3. The more code you ask it to generate, the more vibeslop you get. Deeply-nested try/catch statements with multiple levels of error handling & throwing. Comments everywhere. Reimplementing the same helper functions five times. These things, we have found, raise the cost and lower the reliability & performance of future prompting, and quickly morph parts of the system into a no-man's-land (literally) where only AIs can really make any change; and every change even by the AIs get harder and harder to ship. Our reported customer issues on these parts of the app are significantly higher than others, and our ability to triage these issues is also impacted because we no longer have SMEs that can just brain-triage issues in our CS channels; everything now requires a full engineering cycle, with AI involvement, to solve.
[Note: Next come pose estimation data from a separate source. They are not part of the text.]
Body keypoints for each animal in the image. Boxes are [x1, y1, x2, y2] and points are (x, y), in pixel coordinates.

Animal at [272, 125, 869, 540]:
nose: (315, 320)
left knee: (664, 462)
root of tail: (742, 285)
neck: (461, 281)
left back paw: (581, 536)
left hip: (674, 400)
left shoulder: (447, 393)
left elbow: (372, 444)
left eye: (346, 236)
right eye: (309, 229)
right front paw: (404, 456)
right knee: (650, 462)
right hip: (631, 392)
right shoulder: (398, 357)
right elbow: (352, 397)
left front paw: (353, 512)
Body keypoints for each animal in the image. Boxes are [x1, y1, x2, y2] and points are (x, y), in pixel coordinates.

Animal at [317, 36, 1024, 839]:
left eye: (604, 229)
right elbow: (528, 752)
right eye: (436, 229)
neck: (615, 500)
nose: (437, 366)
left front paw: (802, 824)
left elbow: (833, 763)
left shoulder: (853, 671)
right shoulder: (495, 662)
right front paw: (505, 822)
Our engineers run the spectrum of "never wanted to touch AI, never did" to "earnestly trying to make it work". Ultimately I think the consensus position is: Its a tool that is nice to have in the toolbox, but any assertion that its going to fundamentally change the profile of work our engineers do, or even seriously impact hiring over the long-term, is outside the realm of foreseeable possibility. The models and surrounding tooling are not improving fast enough.
The article says problems, not bug. Problems seems to include formatting or naming issues. I couldn't find 1.7x bugs specifically. I only see 3 mentions of bugs, with no number attached.
This is ... not actually faster.
I think I've seen so much rush-shipped slop (before and after) that I'm really anxiously waiting for this bubble to pop.
I have yet to be convinced that AI tooling can provide more than 20% or so speedup for an expert developer working in a modern stack/language.
The real kicker is when someone copies AI generated code without understanding it and then 3 months later nobody can figure out why production keeps having these random issues. debugging AI slop is its own special hell
LLMs in coding feel similar. They don’t magically remove the need for tests, specs, and review; they just compress the time between “idea” and “running code” so much that all the missing process shows up as outages instead of slow PRs. The risk isn’t “AI writes code”, it’s orgs refusing to slow down long enough to build the equivalent of traffic lights and driver’s ed around it.
All websites involved are vibe coded garbage that use 100% CPU in Firefox.